Il est également ardu d'enquêter sur ce qui se passe aujourd'hui en République démocratique populaire de Corée (RPDC) ou au Myanmar, a-t-il ajouté.

« En publiant un tel rapport, qui jette le discrédit sur certains États, nous espérons une réaction des gouvernements concernés », a déclaré Robert Mahoney, en soulignant que l'objet du CPJ était de pointer les dysfonctionnements observés dans les pays uniquement sur la base des normes internationalement acceptées et reconnues en matière de liberté de la presse. 85% de gens coupables d'assassinats de journalistes courent toujours, a-t-il rappelé.

M. Mahoney a indiqué que si dans certains pays figurant dans la liste, comme le Maroc ou l'Égypte, on constatait que la censure s'était assouplie au fil des années, permettant ainsi à une presse de plus en plus indépendante de s'épanouir, on y notait aussi que des représailles étaient exercées contre des éditeurs ou des journalistes jugés trop critiques à l'égard des régimes en place.

Au Maroc, par exemple, les médias d'État ont pris pour cible les publications indépendantes qui avaient couvert l'affaire des caricatures du Prophète Mahomet. Certains journalistes se sont estimés gravement menacés du fait des attaques des médias officiels, a indiqué M. Mahoney. Généralement considéré comme un modèle dans sa région en ce qui concerne le respect des droits de la presse, le Maroc partage pourtant avec la Tunisie le triste record du plus grand nombre de cas d'emprisonnements de journalistes dans le monde arabe, a fait observer M. Campagna.

Répondant à une question de la presse, M. Mahoney a indiqué que, même si la liberté de la presse n'y était jamais entièrement respectée, aucun pays occidental ne figurait dans le classement, dans la mesure où ces pays ne remplissaient pas les critères et le niveau de violations retenus pour établir la liste.

Au sujet des enlèvements de journalistes, les représentants du CPJ ont déclaré qu'ils comprenaient la réaction des familles qui se disent prêtes à payer une rançon pour obtenir la libération d'un des leurs.

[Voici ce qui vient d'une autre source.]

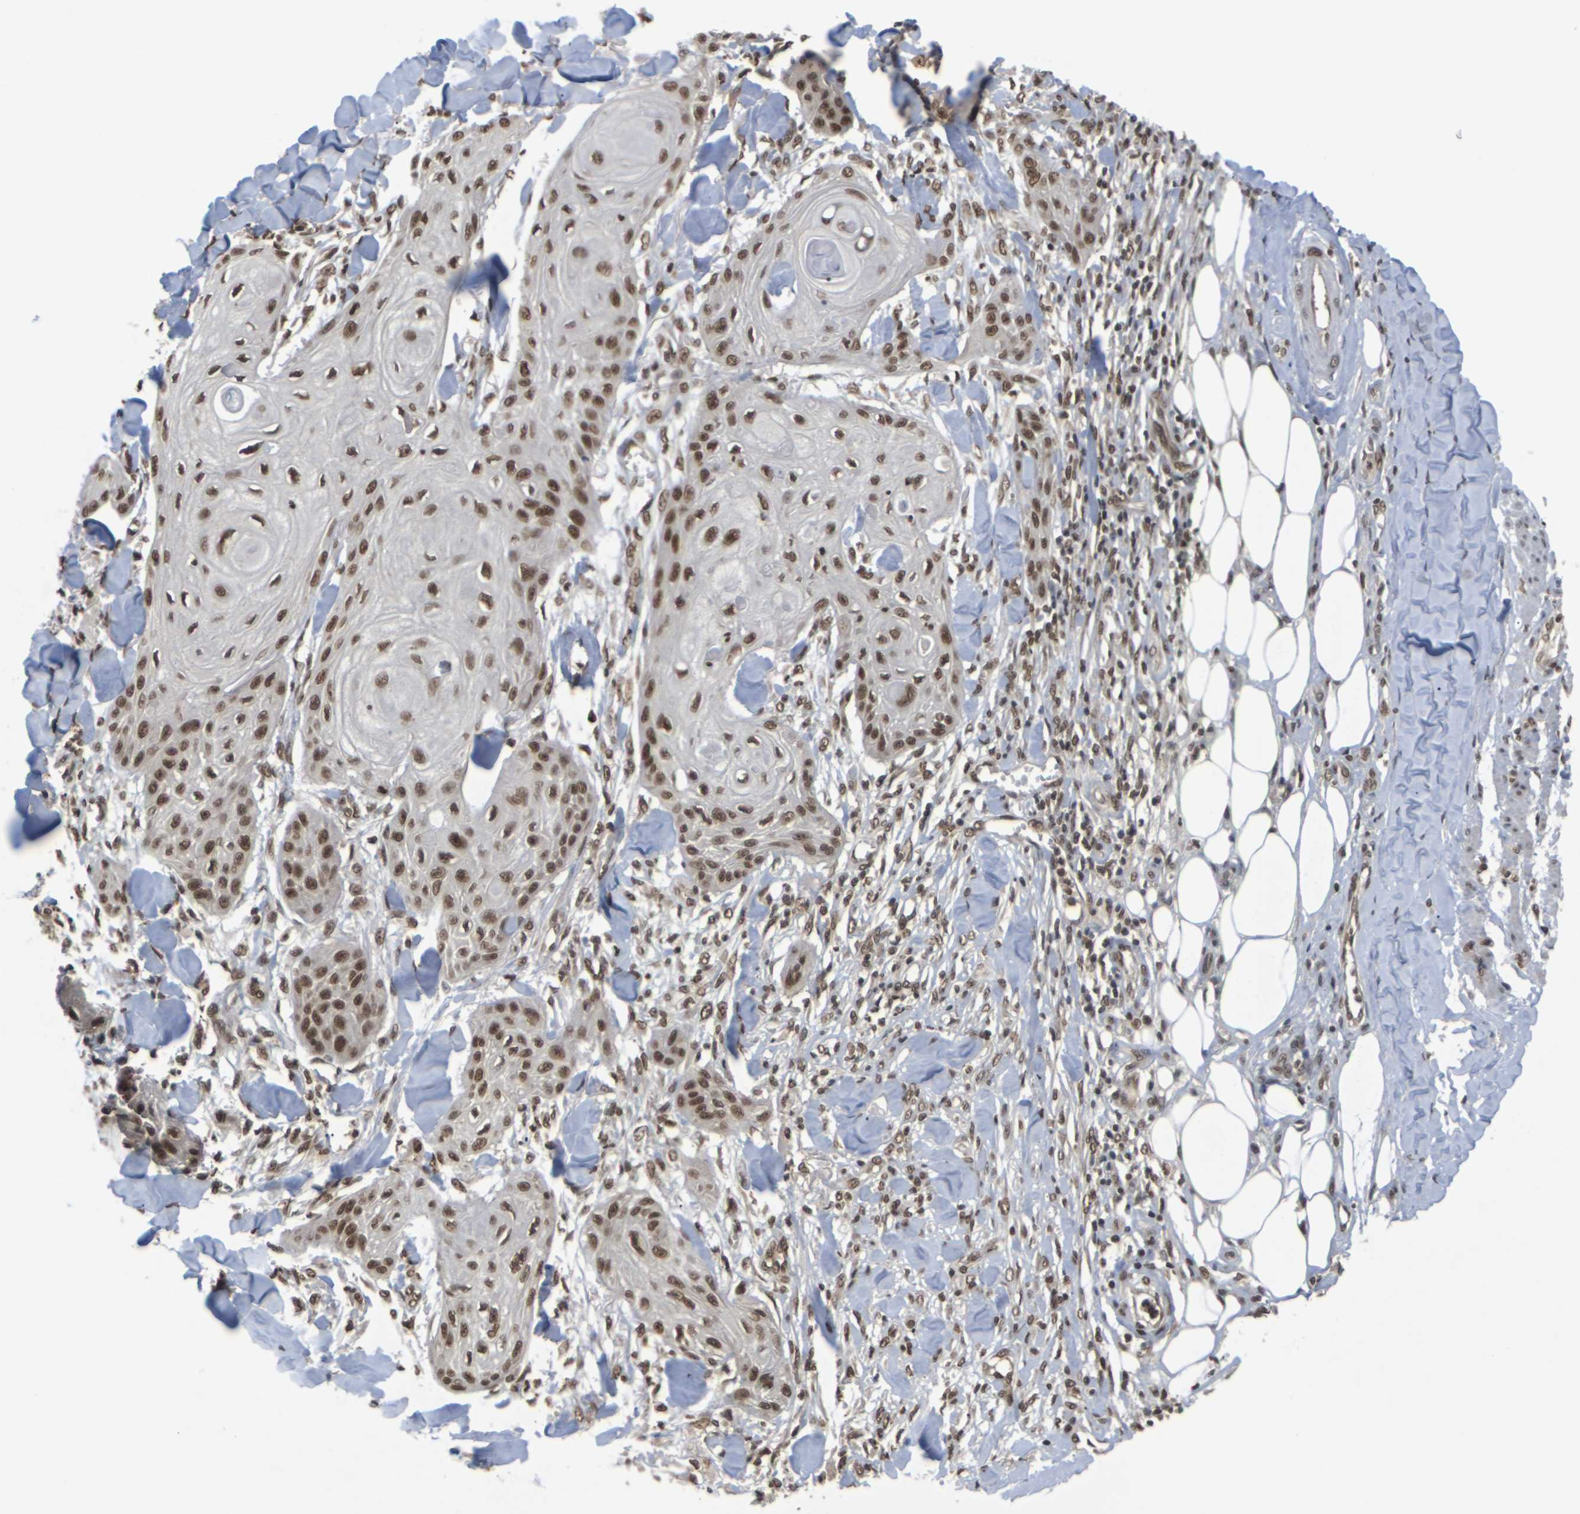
{"staining": {"intensity": "strong", "quantity": ">75%", "location": "nuclear"}, "tissue": "skin cancer", "cell_type": "Tumor cells", "image_type": "cancer", "snomed": [{"axis": "morphology", "description": "Squamous cell carcinoma, NOS"}, {"axis": "topography", "description": "Skin"}], "caption": "Skin squamous cell carcinoma stained for a protein displays strong nuclear positivity in tumor cells. (brown staining indicates protein expression, while blue staining denotes nuclei).", "gene": "NELFA", "patient": {"sex": "male", "age": 74}}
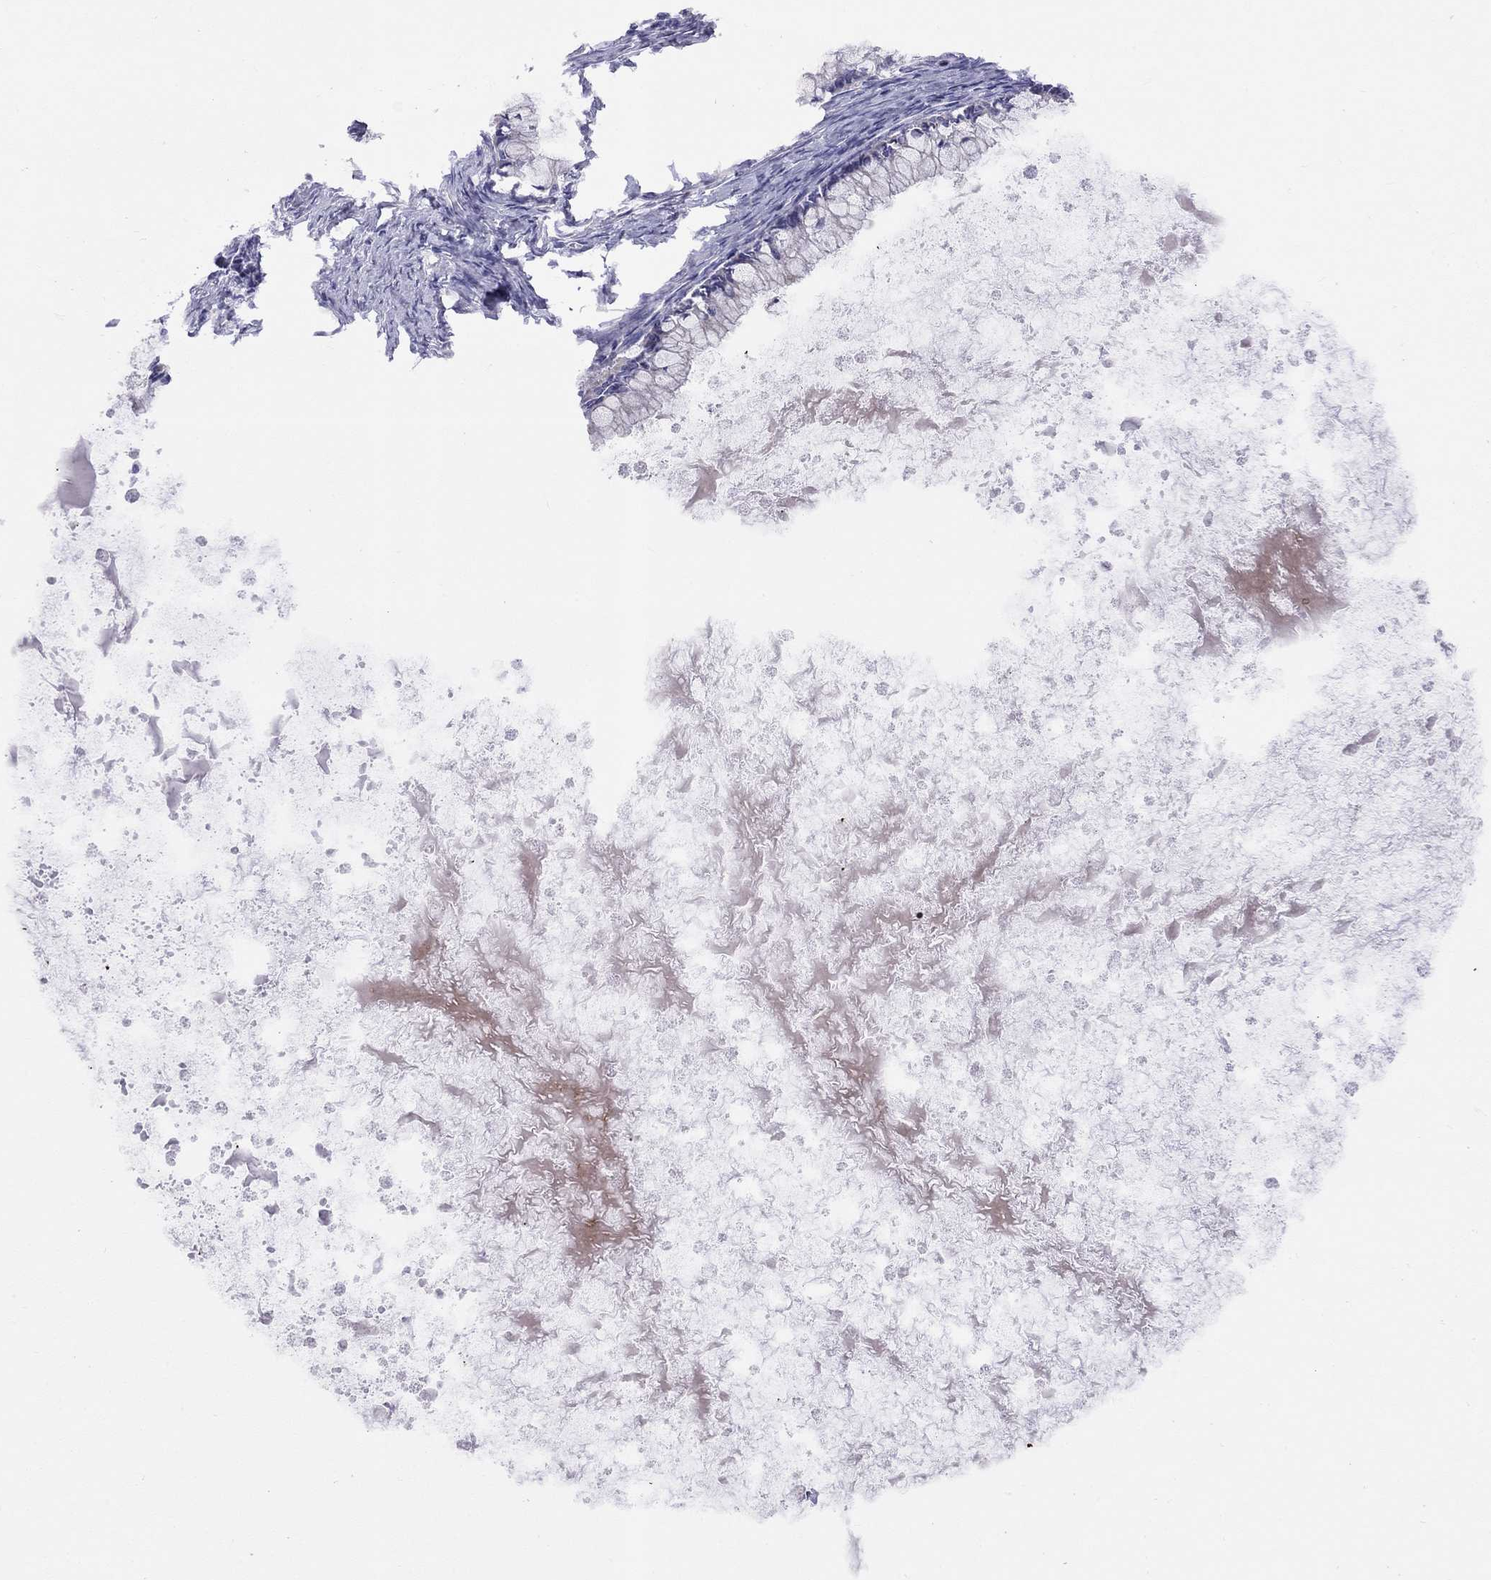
{"staining": {"intensity": "negative", "quantity": "none", "location": "none"}, "tissue": "ovarian cancer", "cell_type": "Tumor cells", "image_type": "cancer", "snomed": [{"axis": "morphology", "description": "Cystadenocarcinoma, mucinous, NOS"}, {"axis": "topography", "description": "Ovary"}], "caption": "An immunohistochemistry (IHC) histopathology image of mucinous cystadenocarcinoma (ovarian) is shown. There is no staining in tumor cells of mucinous cystadenocarcinoma (ovarian).", "gene": "HES5", "patient": {"sex": "female", "age": 67}}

Ils ont cependant attiré l'attention sur le fait que le paiement d'une rançon pouvait représenter un danger pour les autres journalistes travaillant dans la région concernée, puisque la tentation de les enlever à leur tour pouvait alors devenir beaucoup plus grande.

Dans le cadre des efforts qu'ils déploient pour garantir la protection des journalistes à travers le monde entier, les représentants du Comité ont révélé qu'ils s'étaient entretenus, la semaine dernière, avec le Secrétaire général des Nations Unies, Ban Ki-moon, qui les a assurés du soutien de l'ONU dans cette lutte (dépêche du 3.05.2007).